The film is recognized by American Film Institute in these lists:
- AFI 100 Years 100 Cheers – No.77

===Oscar "test of time" recount===
In 2015, The Hollywood Reporter polled hundreds of academy members, asking them to re-vote on past close run decisions. Academy members indicated that, given a second chance, they would award the 1990 Oscar for Best Picture to My Left Foot instead.

==Soundtrack==
The film's score was composed by Hans Zimmer, who won a BMI Film Music Award and was nominated for a Grammy Award for Best Instrumental Composition Written for a Motion Picture or for Television for his work. The score was performed entirely by Zimmer, done electronically using samplers and synthesizers, and did not feature a single live instrument. There is a scene, however, in which the "Song to the Moon" from the opera Rusalka by Antonín Dvořák is heard on a radio as sung by Slovak lyric soprano Gabriela Beňačková.
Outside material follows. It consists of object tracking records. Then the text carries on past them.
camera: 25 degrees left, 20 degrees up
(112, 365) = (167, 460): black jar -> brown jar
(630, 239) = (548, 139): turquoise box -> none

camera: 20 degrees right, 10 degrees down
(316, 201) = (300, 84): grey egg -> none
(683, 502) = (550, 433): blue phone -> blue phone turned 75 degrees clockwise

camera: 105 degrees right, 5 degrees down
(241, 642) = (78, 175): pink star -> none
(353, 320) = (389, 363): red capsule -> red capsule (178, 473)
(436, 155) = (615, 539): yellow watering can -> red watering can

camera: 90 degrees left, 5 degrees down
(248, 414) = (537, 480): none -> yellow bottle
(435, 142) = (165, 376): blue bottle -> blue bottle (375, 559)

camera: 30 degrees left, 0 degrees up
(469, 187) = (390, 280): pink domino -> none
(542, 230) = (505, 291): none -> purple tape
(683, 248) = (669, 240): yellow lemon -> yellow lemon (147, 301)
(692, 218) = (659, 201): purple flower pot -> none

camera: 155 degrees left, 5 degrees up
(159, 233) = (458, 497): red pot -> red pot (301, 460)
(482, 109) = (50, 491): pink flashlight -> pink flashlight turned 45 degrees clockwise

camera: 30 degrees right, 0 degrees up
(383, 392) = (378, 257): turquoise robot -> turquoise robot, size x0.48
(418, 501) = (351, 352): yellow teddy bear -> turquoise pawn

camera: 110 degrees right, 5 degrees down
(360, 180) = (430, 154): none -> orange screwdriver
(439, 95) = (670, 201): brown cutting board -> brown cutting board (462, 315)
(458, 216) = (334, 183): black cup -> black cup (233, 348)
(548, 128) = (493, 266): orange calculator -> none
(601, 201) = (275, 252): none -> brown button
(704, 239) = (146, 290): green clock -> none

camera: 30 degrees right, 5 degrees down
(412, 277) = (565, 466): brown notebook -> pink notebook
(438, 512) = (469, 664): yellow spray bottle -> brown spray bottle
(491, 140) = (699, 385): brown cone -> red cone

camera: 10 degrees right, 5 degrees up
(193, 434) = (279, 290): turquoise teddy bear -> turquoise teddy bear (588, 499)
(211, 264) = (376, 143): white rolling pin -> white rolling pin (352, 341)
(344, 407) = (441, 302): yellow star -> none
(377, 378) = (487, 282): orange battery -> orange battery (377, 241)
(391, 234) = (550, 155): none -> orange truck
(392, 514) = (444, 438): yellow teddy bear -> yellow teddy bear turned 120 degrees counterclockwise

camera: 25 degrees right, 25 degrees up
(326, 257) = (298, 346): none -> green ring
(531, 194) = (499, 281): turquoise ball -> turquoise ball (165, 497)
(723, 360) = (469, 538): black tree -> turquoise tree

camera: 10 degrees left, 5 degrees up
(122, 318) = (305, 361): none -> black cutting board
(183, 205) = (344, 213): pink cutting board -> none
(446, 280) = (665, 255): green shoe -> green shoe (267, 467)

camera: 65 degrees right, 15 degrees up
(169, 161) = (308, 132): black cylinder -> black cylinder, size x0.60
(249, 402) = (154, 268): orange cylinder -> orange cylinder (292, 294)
Similarities have been noted between the main theme and the "plantation" folk song "Shortnin' Bread". The soundtrack was issued on Varèse Sarabande.

==Home media==
The film was also successful on home video. It was released on DVD in the United States on April 30, 1997, and the special edition was released on February 4, 2003. The movie was first released on Blu-ray disc in Germany, and was finally released on Blu-ray in the United States in a special edition digibook in January 2013 by Warner Bros.

In the UK, Warner Home Video released Driving Miss Daisy on VHS in 1989. Driving Miss Daisy was then released on DVD in 2005 by Universal Pictures Home Entertainment and then in 2008 by Pathé through 20th Century Fox Home Entertainment.